With Tokyo and North America both on bank holidays currency markets started the week on a very sluggish note exacerbated by the fact that US legislators have not yet struck an agreement on the debt ceiling deal as the October 17th headline approaches.

Although negotiations continue in the Senate lawmakers have not yet come to terms on the deal of the US budget with Democrats now refusing to accept the original terms of the sequester as they bargain for more spending. Although the horse trading is now close to entering the 11th hour, markets appear unperturbed as investors remain convinced that US policymakers will not allow the sovereign to default on its obligations.

With Republicans clearly now on defensive having given up almost all of their bargaining demands, the prospects for a deal has increased markedly. There is however, the chance that Democrats having sensed an advantage may now overplay their hand, but with three days still remaining to strike a bargain the chance of a negotiated to the US budget and debt ceiling crisis remains high.
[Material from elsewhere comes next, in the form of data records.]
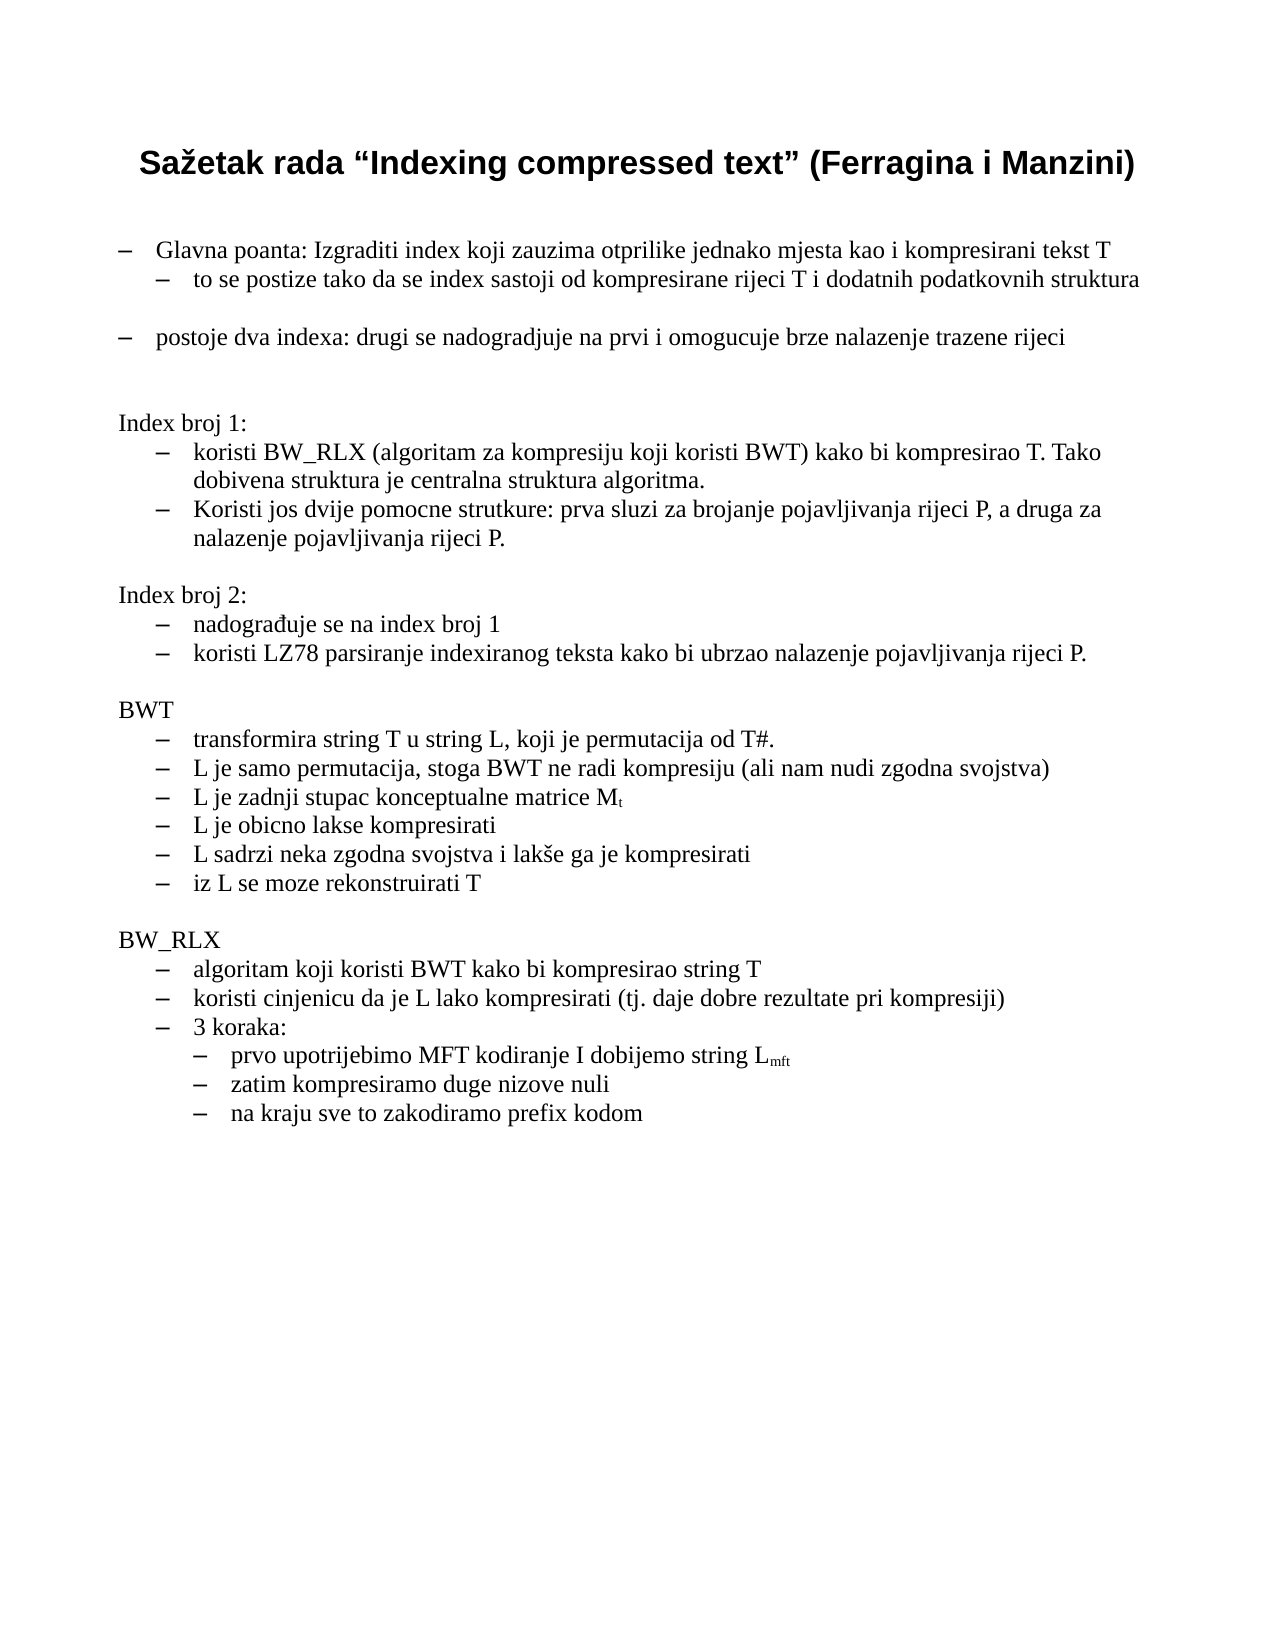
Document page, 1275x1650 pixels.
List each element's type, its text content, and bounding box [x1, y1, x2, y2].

list postoje dva indexa: drugi se nadogradjuje na prvi i omogucuje brze nalazenje trazene rijeci [118, 322, 1157, 351]
list L je obicno lakse kompresirati [156, 811, 1157, 839]
list koristi LZ78 parsiranje indexiranog teksta kako bi ubrzao nalazenje pojavljivanja rijeci P. [156, 638, 1157, 667]
text BW_RLX [118, 926, 1157, 954]
list to se postize tako da se index sastoji od kompresirane rijeci T i dodatnih podatkovnih struktura [156, 264, 1157, 293]
list algoritam koji koristi BWT kako bi kompresirao string T [156, 954, 1157, 983]
list iz L se moze rekonstruirati T [156, 868, 1157, 897]
list zatim kompresiramo duge nizove nuli [193, 1069, 1157, 1098]
list L sadrzi neka zgodna svojstva i lakše ga je kompresirati [156, 839, 1157, 868]
text Index broj 1: [118, 408, 1157, 437]
list transformira string T u string L, koji je permutacija od T#. [156, 724, 1157, 753]
text Index broj 2: [118, 581, 1157, 609]
list L je samo permutacija, stoga BWT ne radi kompresiju (ali nam nudi zgodna svojstva) [156, 753, 1157, 782]
list koristi cinjenicu da je L lako kompresirati (tj. daje dobre rezultate pri kompresiji) [156, 983, 1157, 1012]
list L je zadnji stupac konceptualne matrice Mt [156, 782, 1157, 811]
list nadograđuje se na index broj 1 [156, 609, 1157, 638]
list Koristi jos dvije pomocne strutkure: prva sluzi za brojanje pojavljivanja rijeci P, a druga za nalazenje pojavljivanja rijeci P. [156, 494, 1157, 552]
list prvo upotrijebimo MFT kodiranje I dobijemo string Lmft [193, 1041, 1157, 1069]
list koristi BW_RLX (algoritam za kompresiju koji koristi BWT) kako bi kompresirao T. Tako dobivena struktura je centralna struktura algoritma. [156, 437, 1157, 494]
list Glavna poanta: Izgraditi index koji zauzima otprilike jednako mjesta kao i kompresirani tekst T [118, 236, 1157, 264]
subtitle Sažetak rada “Indexing compressed text” (Ferragina i Manzini) [118, 143, 1157, 182]
list na kraju sve to zakodiramo prefix kodom [193, 1098, 1157, 1127]
text BWT [118, 696, 1157, 724]
list 3 koraka: [156, 1012, 1157, 1041]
On the economic front the only data of note was the week-end release of Chinese Trade numbers which disappointed the market by printing at 15.2B versus 25.2B eyed. Exports unexpectedly fell by -0.3% versus expectations of 5,5% rise. The drop in exports was broad based with volumes falling across the board in EU, Hong Kong and Taiwan. However some of the decline was blamed on faking of data in 2012 and 2013 by double counting exports to Hong Kong before authorities cracked down on that practice.

Despite the weak Chinese trade data, Aussie managed to shrug off the news and rebound off its session lows of 9422 set at the start of Asia, to trade at 9470 by mid morning London dealing. One sign of encouragement was the continuing demand for iron ore out of China which indicated that Australia export demand will likely remain relatively stable.

Still despite the bookeeping issues, the massive drop in Chinese trade numbers is troubling as it suggests that global demand, after showing some signs of life in Q2 of this year may be waning once again. This only reinforces the importance of a negotiated settlement in the US budget process as the standstill in Washington has already damaged consumer confidence and likely weakened final demand as both businesses and consumers await a resolution.

For now the markets remain in wait and see mode as all eyes are firmly fixed on Washington DC. And while the pace of trading remains placid, volatility could skyrocket at anytime if the prospect of default becomes likely.